What is a Marketing Experiment?
From the marketing stand of view, per hubspot “an experiment is a form of market research in which your goal is to discover new strategies for future campaigns or validate existing ones.”
Differences between a survey and an experiment
In a survey, you ask questions to a selected audience to obtain feedback about, for example, a service provided by a company. Based on the survey results, you can improve the quality of the service, discontinue the service or improve the current service. A survey is suitable when looking for feedback on a specific topic, it shows you a result from variables you cannot control.
In an experiment, you test a campaign to see which performs better.
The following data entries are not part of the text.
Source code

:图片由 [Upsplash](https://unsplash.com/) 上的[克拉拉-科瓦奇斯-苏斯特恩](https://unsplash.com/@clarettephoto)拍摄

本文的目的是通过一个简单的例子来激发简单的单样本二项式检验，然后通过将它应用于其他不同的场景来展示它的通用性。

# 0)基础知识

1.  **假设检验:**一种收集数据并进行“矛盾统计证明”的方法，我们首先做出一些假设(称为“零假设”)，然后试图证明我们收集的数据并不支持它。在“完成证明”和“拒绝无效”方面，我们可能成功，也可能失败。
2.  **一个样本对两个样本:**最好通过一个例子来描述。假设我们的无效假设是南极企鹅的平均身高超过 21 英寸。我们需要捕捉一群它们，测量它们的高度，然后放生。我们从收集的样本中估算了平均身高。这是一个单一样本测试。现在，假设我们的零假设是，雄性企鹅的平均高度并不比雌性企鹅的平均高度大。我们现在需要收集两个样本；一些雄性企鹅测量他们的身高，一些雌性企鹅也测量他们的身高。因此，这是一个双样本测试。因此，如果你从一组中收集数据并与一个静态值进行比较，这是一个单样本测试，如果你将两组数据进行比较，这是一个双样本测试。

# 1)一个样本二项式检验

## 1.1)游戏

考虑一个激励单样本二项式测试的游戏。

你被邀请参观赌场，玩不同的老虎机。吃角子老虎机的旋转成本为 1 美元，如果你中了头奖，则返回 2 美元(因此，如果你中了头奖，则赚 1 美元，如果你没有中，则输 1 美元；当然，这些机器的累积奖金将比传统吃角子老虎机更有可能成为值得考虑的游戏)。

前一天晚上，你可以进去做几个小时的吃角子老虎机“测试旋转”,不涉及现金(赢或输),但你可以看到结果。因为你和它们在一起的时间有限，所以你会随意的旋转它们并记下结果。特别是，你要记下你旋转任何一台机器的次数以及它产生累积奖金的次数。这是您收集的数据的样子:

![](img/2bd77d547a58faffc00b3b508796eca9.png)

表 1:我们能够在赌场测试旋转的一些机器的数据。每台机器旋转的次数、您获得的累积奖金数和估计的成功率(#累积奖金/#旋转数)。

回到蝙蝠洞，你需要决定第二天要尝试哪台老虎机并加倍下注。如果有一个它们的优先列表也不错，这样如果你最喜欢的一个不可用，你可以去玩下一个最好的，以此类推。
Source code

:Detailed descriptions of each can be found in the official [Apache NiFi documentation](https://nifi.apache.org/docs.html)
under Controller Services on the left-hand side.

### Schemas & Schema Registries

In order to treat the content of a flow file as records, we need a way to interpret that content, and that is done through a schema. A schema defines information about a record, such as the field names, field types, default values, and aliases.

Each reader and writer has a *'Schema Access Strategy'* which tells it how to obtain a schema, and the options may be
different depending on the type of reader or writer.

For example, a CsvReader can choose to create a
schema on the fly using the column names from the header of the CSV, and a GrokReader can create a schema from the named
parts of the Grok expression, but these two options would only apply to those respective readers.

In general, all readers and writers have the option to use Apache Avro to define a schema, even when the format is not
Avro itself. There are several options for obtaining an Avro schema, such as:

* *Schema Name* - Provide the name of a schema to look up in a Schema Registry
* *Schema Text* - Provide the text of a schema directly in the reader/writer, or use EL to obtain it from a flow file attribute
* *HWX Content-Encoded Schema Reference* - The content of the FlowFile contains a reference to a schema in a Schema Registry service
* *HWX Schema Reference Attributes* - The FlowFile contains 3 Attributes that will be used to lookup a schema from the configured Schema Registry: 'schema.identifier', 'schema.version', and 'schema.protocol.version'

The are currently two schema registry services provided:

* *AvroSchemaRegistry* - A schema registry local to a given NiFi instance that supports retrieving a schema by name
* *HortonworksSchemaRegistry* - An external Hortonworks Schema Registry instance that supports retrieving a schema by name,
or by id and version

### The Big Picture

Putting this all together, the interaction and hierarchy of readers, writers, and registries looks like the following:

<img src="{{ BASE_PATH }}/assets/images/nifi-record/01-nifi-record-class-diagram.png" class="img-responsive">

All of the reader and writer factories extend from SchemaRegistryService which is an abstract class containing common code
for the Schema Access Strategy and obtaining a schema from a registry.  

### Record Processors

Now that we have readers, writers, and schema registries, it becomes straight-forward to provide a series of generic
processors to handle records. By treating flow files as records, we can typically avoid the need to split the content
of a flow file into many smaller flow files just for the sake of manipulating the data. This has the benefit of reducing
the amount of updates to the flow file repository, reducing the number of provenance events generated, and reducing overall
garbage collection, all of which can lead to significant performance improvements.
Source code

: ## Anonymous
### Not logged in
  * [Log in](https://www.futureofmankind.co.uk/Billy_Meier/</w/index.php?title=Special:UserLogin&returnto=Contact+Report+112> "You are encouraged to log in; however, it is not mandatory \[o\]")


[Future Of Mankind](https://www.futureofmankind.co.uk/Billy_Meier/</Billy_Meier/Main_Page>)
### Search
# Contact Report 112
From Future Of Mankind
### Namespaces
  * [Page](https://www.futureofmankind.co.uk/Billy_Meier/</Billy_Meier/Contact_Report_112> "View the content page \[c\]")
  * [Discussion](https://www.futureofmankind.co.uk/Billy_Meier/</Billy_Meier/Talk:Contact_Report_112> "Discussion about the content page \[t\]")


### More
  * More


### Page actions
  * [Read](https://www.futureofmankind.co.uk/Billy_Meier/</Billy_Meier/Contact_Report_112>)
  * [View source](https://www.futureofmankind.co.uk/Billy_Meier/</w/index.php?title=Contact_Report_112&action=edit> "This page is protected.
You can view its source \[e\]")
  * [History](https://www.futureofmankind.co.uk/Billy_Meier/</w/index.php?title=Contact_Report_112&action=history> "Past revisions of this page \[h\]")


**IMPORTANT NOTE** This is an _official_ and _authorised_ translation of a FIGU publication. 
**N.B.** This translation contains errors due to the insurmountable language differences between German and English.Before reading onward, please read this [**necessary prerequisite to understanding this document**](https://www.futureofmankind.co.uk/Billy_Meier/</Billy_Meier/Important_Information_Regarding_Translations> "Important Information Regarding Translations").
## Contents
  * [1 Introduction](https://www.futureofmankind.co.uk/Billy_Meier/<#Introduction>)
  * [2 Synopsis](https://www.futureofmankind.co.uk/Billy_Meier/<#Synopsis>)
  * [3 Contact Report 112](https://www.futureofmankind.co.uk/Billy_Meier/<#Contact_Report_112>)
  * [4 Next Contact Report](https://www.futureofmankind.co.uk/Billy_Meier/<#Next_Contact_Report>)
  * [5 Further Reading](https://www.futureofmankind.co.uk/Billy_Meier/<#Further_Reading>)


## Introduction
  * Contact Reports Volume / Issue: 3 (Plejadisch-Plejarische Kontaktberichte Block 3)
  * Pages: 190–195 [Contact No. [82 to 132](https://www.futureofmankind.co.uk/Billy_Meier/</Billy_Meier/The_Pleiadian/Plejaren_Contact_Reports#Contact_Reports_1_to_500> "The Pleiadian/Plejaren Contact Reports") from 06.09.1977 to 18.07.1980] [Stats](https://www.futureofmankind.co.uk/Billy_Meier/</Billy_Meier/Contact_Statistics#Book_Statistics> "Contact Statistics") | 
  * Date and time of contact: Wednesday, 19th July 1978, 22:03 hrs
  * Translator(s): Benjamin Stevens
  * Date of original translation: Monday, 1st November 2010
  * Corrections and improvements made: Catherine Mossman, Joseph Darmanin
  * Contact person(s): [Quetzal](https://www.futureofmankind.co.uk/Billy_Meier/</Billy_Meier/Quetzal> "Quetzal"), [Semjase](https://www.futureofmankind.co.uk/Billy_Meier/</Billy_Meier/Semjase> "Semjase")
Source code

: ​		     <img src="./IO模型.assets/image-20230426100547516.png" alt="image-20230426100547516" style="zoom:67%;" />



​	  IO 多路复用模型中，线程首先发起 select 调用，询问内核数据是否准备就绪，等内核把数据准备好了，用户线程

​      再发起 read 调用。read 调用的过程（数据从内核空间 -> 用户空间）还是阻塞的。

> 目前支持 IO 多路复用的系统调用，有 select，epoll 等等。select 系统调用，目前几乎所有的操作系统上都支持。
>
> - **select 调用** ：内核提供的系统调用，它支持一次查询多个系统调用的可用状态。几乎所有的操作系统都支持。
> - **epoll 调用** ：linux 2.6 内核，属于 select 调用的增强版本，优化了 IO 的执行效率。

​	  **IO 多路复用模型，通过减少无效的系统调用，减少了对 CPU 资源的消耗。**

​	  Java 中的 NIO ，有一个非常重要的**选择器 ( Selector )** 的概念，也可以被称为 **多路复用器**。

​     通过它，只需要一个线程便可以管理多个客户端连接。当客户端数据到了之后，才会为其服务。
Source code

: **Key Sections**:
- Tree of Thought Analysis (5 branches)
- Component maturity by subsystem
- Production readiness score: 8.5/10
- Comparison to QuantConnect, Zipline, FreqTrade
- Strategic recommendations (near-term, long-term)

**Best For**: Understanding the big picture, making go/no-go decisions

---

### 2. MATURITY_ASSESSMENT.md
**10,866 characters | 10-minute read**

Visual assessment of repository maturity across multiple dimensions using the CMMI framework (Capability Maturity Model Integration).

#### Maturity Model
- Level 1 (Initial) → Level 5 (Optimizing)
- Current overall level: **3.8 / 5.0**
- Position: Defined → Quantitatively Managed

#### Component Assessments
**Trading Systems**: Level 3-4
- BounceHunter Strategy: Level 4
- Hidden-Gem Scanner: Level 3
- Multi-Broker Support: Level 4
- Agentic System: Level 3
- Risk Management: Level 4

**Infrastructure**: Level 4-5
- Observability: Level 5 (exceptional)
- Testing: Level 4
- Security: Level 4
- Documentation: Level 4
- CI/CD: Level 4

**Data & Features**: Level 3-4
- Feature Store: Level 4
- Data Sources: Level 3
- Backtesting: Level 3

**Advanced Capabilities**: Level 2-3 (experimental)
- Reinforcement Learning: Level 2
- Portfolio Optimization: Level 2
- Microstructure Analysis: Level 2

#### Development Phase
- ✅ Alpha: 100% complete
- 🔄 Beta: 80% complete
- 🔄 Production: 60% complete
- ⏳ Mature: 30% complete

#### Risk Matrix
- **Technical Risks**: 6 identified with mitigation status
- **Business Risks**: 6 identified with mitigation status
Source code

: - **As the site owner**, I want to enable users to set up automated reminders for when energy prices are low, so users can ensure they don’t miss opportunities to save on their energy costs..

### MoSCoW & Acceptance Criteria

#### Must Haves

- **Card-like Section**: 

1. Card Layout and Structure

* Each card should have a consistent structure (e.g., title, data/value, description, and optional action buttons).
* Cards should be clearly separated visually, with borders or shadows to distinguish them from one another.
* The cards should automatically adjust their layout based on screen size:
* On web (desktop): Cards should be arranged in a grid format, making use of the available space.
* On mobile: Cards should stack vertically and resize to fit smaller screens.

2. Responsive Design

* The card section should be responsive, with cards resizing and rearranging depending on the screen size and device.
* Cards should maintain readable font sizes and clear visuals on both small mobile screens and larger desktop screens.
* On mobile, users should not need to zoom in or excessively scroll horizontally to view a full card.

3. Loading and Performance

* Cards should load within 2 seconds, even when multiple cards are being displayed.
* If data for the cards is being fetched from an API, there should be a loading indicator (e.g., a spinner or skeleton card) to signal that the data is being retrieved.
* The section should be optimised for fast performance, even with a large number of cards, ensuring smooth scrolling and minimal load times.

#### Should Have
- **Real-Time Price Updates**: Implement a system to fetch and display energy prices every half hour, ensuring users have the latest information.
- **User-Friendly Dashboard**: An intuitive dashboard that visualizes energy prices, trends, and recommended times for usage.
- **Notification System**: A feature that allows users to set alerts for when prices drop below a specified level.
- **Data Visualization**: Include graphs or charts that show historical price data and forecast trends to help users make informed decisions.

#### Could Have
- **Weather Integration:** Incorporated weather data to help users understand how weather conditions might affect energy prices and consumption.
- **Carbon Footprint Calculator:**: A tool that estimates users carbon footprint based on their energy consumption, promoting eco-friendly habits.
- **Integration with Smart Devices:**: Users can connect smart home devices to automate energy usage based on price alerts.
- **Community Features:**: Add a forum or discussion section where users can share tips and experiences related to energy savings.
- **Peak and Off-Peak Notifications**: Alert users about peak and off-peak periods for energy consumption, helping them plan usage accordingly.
For example, you may want to test a landing page performance by changing a “call to action” for another one, so with this experiment, you may discover that the current call to action is better than the one you want to implement or maybe a different results. An experiment is good to test the validity of a hypothesis and predict what happens with one variable when you manipulate other.
Steps to perform a marketing experiment
- What is the problem? identify the problem.
- Brainstorm your ideas and focus on one idea.
- Make a hypothesis.
- Collect the data research.
- Select your KPIs or metrics.
- Execute the experiment.
- Analyze your results.
Running a Landing Page Experiment
Imagine you are a car body shop in South Florida, running a Google ads campaign targeting people who have been involved in a car accident and need car repairs. You are running your campaign, but you have experienced a decrease in conversions or people calling you to get a free quote to repair their car. You don’t know what is happening, so ask the PPC agency to help you investigate. The agency proposed to run an AB testing and make a small change in one element in the landing page that has been used in the campaign.
- What is the problem?
The first step you need to do is to identify your problem. In this case, is a decrease in conversions. What is causing the problem? the color of your call-to-action? the hero image you have on the top? page speed? mobile responsiveness? Pick one presumed issue and start the test. - What is the proposed solution?
Once you have identified the problem, you must determine how to fix it. Remember to pick one issue to test. - What will be the result?
What do you want the outcome will be? You have to specify your KPIs. Define the results you expect to obtain by experimenting. - Write your hypothesis
Assume that you want to change the Call to Action from Call for a Free quote to Get a Free Quote Now. So the hypothesis should be like this: Changing the call to action on the landing page from “call for a free quote” to “get a free quote now” will draw more attention to consumers and increase the number of leads. - The next step will be to generate an alternative page changing only the proposed CTA, then set up the experiment in Google ads where the campaign has been running.
- KPIs. Establishing which metrics you will use to measure the results is important. For this case, the issue was a decrease in conversions, so we should establish a baseline using: cost, impressions, clicks, ctr, bounce rate, and conversions, and, after executing the experiment, compare these KPIs to see if there are any improvements or not.
- If the experiment doesn’t show a statistical difference between pages A and B, you should pick another page element, re-formulate your hypothesis, and test again. To compare results, I will suggest performing a chi-square test.
In this example experiment, our independent variable is the call to action button. This is the only change we will test. Upon the results, we will decide to change the variable for the hero image, background color, or any other variable. We can control this. The dependable variable is the conversions, which we want to improve, but we don’t have any control over this. In the case of South Florida, the extraneous variable may be a Hurricane hitting the area, people are more worried about getting supplies than repairing a car, the inflation and cost of living, etc. There are extraneous variables we cannot control but we need to observe because they can affect the results or be the cause of the decrease of conversions.
Digital marketing experiments like the one I just gave, are easy and cheap to implement and can help us to improve our campaign performance, so as I mentioned in other blog post, this is an endless AB testing process.